Prompt ▸ Retype every line of the entries below without changing anything, and leave the pictures out.

★ ★ ★ ★ ★

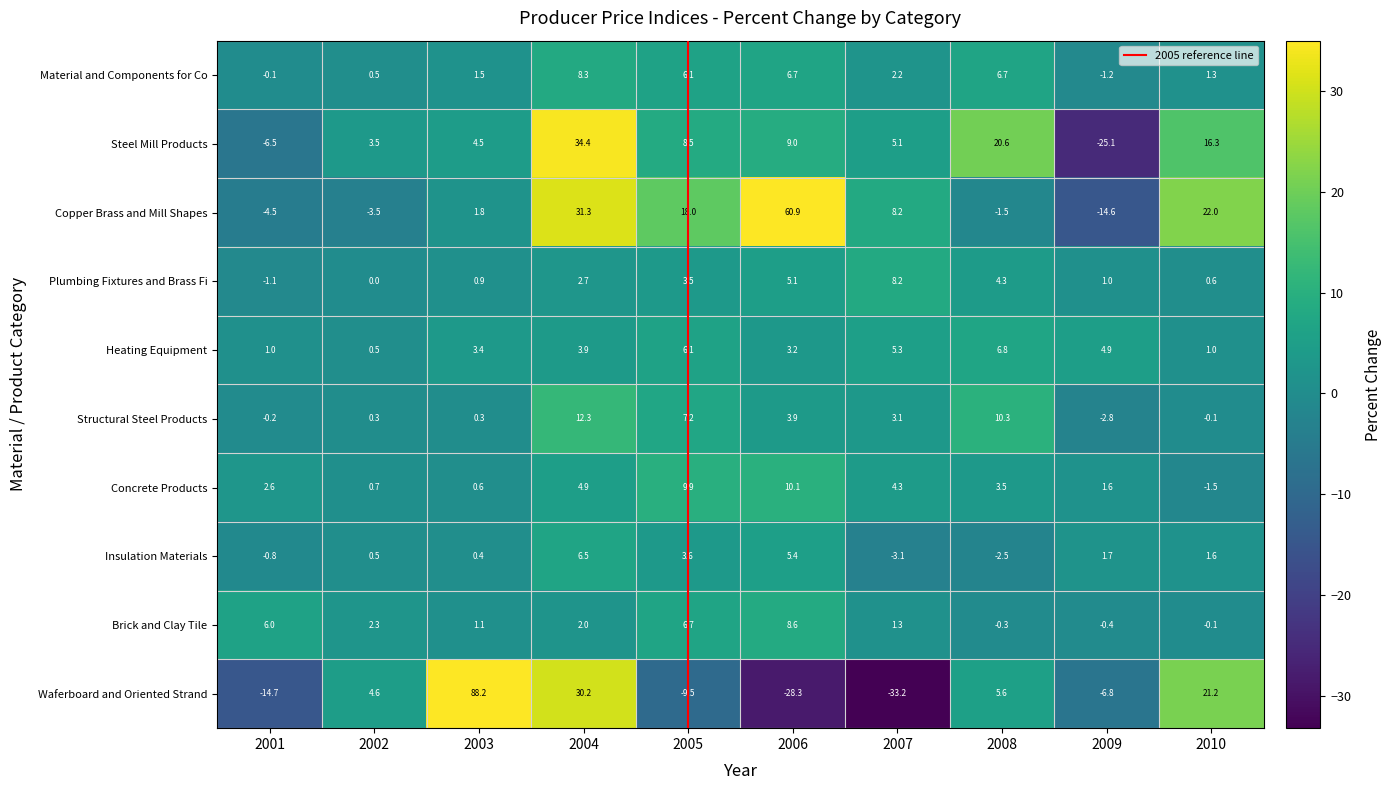

How many data points does each series have?

10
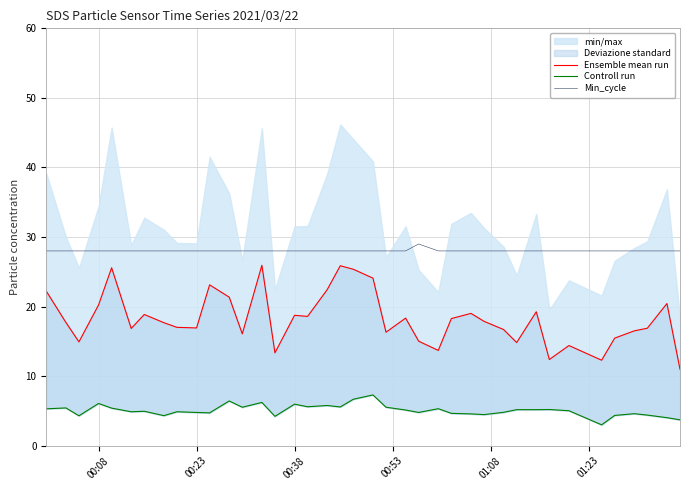

True or false: Controll run has more than 2 interior local peaks.

True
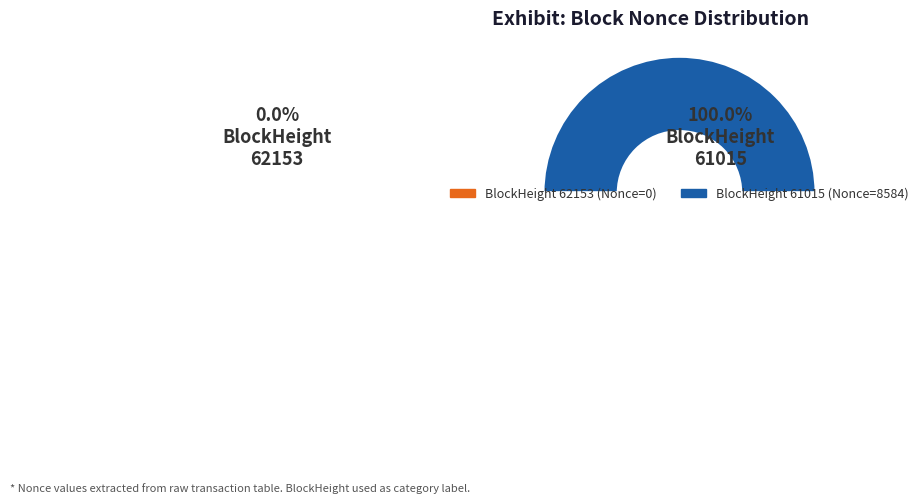

Count the number of slices in the pie.

2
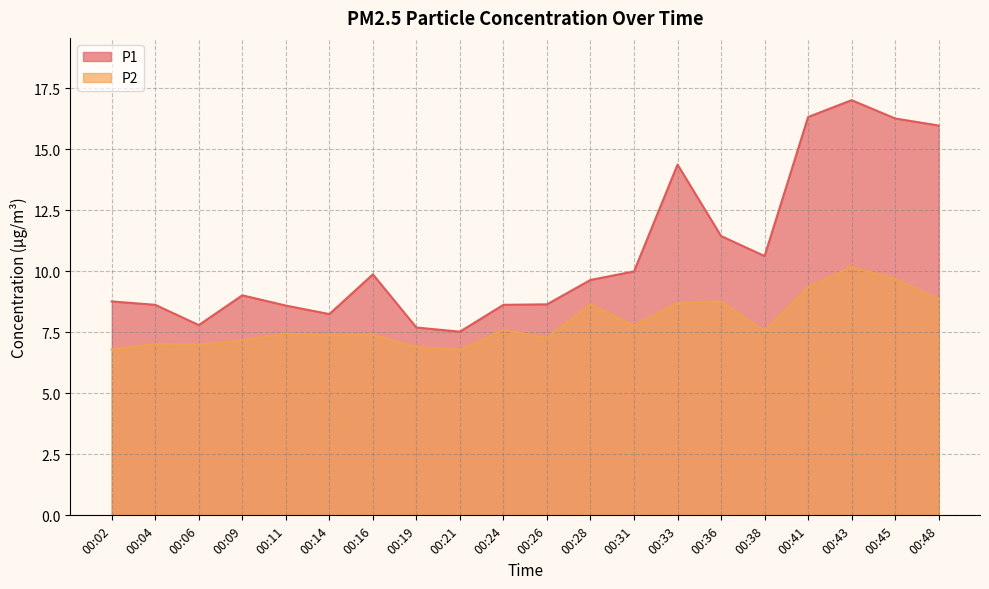

The P2 series shows 7.4 at 00:16. True or false?

True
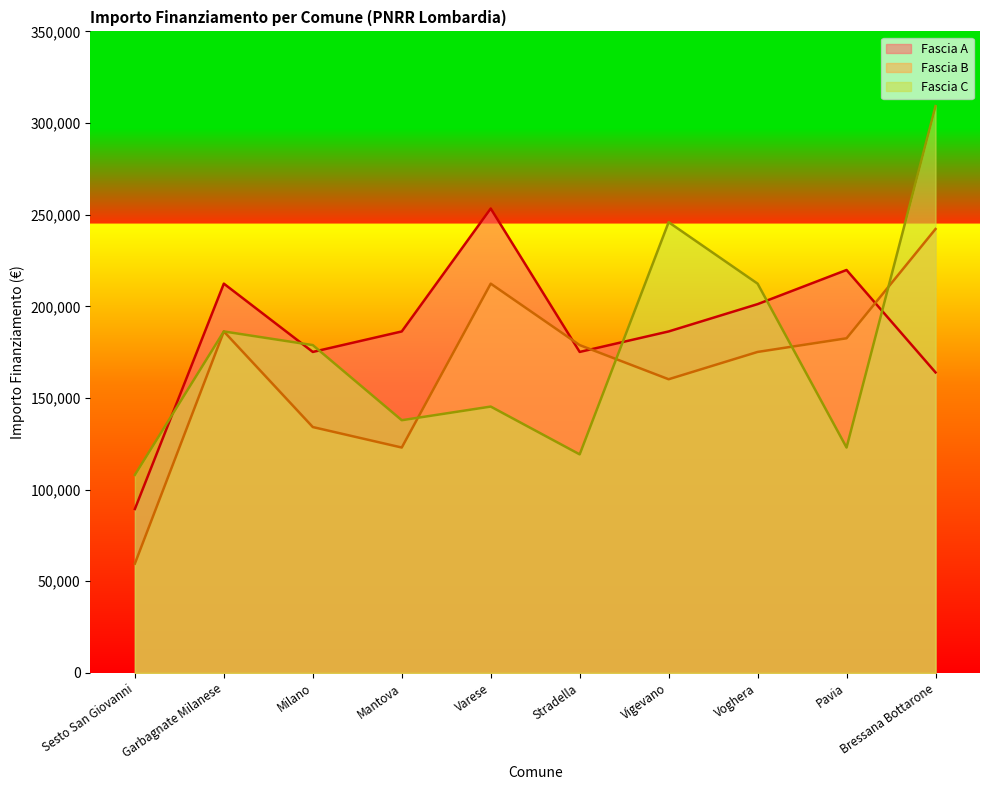

What is the label of the 2nd point from the right?

Pavia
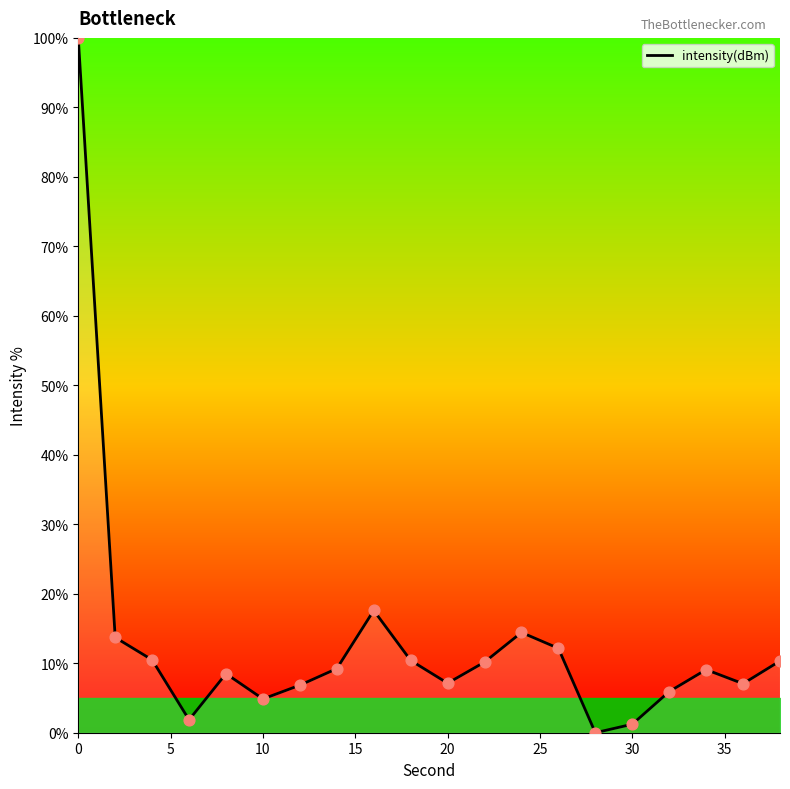

What is the difference between the maximum and minimum values?

100.0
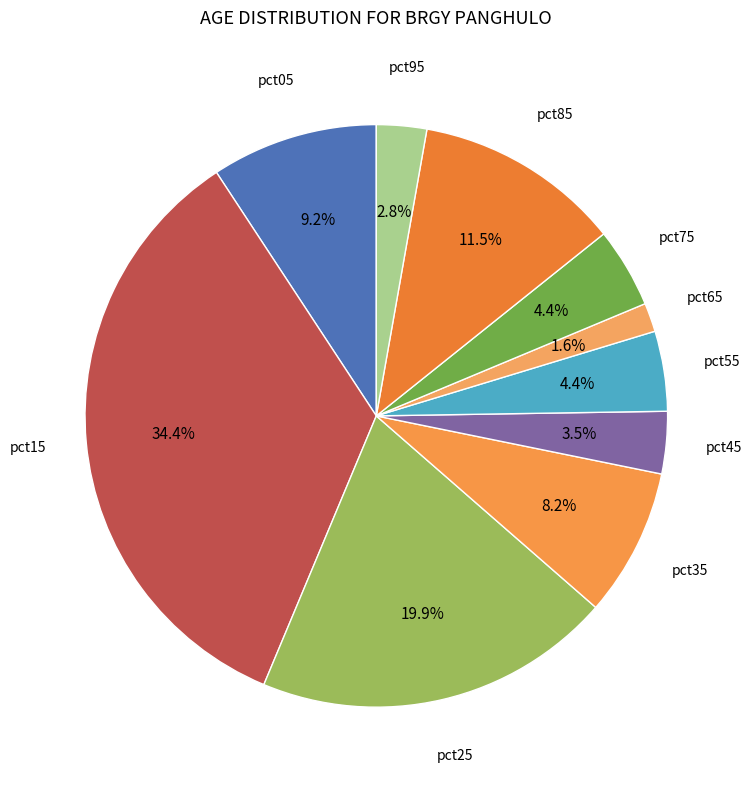

Count the number of slices in the pie.

10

★ ★ ★ ★ ★

Result of the task ▸
How many data points does each series have?

10

True or false: Controll run has more than 2 interior local peaks.

True

Count the number of slices in the pie.

2

The P2 series shows 7.4 at 00:16. True or false?

True

What is the label of the 2nd point from the right?

Pavia

What is the difference between the maximum and minimum values?

100.0

Count the number of slices in the pie.

10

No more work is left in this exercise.